START Material provided

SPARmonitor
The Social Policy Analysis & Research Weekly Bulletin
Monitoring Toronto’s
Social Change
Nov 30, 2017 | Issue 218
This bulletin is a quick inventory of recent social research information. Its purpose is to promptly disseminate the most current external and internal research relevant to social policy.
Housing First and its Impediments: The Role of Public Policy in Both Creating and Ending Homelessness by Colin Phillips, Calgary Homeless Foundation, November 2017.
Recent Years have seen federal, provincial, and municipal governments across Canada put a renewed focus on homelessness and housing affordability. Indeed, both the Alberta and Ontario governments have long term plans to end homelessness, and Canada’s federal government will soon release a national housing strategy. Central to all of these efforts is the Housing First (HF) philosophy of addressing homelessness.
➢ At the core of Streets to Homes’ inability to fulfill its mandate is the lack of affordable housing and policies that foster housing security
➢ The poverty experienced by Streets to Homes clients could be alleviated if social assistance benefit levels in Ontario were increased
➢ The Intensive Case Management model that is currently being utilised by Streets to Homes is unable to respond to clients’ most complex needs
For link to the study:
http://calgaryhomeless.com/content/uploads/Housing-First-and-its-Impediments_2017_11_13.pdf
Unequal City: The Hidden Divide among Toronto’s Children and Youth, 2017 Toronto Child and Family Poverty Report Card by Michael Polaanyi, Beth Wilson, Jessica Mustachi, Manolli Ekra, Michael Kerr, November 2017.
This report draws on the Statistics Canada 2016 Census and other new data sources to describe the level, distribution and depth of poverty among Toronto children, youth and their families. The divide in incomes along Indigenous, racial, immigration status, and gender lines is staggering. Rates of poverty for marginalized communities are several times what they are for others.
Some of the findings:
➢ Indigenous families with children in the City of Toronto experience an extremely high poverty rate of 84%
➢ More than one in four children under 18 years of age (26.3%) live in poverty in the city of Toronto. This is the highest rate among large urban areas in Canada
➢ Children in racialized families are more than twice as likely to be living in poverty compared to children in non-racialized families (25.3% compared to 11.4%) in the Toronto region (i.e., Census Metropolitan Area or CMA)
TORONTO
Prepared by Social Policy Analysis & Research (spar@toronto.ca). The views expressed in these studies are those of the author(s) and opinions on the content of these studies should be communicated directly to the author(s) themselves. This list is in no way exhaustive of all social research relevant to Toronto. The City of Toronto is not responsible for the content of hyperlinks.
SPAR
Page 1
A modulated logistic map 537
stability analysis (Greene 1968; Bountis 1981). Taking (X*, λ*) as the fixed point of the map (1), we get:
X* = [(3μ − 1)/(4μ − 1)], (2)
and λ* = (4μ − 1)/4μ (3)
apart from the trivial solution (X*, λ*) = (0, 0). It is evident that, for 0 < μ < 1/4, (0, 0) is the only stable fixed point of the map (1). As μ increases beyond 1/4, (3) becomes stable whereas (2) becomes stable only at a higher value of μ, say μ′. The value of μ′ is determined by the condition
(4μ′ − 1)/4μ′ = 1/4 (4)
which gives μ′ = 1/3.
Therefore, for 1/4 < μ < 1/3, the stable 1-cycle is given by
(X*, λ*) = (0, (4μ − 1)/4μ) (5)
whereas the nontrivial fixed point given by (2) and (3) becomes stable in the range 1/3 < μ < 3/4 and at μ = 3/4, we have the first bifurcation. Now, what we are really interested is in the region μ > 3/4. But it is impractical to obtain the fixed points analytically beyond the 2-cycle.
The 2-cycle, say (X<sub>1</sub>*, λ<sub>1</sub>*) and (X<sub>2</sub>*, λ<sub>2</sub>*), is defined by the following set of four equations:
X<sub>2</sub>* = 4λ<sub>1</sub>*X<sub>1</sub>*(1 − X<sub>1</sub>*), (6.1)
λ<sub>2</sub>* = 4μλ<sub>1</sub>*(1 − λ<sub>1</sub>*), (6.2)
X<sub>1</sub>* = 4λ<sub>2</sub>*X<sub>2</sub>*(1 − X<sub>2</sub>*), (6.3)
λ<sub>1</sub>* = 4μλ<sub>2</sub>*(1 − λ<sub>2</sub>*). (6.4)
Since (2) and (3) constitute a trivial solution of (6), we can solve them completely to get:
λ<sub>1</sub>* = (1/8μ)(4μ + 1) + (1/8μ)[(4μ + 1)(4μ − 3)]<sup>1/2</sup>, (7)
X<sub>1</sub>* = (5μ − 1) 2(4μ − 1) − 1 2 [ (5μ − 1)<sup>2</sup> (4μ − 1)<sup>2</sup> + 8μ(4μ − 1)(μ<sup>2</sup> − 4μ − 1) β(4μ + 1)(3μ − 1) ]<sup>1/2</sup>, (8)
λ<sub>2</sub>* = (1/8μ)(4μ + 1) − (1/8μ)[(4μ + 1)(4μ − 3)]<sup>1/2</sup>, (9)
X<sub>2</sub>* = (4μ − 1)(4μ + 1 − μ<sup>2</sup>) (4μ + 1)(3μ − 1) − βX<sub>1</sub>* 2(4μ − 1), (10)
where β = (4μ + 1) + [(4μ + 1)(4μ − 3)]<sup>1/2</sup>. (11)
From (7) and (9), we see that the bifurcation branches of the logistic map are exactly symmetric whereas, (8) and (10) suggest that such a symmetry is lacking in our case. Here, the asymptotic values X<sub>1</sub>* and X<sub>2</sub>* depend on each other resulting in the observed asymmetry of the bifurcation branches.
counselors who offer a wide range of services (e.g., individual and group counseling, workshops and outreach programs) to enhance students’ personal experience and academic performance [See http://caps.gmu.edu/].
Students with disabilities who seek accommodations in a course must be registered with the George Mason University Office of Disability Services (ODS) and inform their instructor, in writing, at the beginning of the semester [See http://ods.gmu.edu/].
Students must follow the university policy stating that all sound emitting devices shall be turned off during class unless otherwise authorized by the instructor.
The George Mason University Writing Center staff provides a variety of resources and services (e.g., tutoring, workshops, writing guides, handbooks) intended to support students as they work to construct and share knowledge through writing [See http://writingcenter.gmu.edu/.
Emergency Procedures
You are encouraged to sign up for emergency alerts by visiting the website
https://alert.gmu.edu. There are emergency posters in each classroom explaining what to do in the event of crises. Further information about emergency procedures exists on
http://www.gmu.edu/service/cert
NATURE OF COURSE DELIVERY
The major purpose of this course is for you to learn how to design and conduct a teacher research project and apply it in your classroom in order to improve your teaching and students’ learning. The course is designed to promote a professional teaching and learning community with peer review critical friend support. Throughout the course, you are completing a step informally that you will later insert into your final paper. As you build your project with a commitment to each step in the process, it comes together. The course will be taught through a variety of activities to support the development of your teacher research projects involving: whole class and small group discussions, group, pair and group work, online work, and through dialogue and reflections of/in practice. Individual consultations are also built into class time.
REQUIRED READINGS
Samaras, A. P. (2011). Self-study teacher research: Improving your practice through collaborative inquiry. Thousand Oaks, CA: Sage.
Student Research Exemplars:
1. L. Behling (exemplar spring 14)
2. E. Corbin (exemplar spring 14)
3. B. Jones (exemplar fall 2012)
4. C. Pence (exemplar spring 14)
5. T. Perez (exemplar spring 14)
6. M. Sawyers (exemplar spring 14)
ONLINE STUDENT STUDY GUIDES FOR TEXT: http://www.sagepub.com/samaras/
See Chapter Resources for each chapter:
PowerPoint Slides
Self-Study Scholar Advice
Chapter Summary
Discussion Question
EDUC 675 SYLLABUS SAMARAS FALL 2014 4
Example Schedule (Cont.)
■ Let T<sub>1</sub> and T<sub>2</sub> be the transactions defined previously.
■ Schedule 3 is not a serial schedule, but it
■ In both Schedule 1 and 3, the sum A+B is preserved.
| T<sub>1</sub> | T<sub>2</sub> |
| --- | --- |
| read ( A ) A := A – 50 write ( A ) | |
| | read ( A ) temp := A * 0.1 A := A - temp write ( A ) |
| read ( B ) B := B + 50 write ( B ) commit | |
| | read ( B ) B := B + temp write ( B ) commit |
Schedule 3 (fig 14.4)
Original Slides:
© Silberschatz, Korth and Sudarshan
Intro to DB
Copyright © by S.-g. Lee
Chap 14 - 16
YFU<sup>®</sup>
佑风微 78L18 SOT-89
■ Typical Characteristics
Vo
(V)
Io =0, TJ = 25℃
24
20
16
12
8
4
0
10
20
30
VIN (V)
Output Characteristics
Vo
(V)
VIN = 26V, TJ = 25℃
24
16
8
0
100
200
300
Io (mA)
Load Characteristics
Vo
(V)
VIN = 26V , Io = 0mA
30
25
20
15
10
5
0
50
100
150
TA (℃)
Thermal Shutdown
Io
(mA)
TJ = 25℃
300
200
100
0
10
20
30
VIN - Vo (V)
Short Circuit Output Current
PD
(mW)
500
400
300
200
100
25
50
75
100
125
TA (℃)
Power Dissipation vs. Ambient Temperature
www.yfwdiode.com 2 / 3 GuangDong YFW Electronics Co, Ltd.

END Material provided

Everything from the first line above through the line that contains "Recent Years have" should be duplicated exactly, please, and nothing beyond it.

SPARmonitor
The Social Policy Analysis & Research Weekly Bulletin
Monitoring Toronto’s
Social Change
Nov 30, 2017 | Issue 218
This bulletin is a quick inventory of recent social research information. Its purpose is to promptly disseminate the most current external and internal research relevant to social policy.
Housing First and its Impediments: The Role of Public Policy in Both Creating and Ending Homelessness by Colin Phillips, Calgary Homeless Foundation, November 2017.
Recent Years have seen federal, provincial, and municipal governments across Canada put a renewed focus on homelessness and housing affordability. Indeed, both the Alberta and Ontario governments have long term plans to end homelessness, and Canada’s federal government will soon release a national housing strategy. Central to all of these efforts is the Housing First (HF) philosophy of addressing homelessness.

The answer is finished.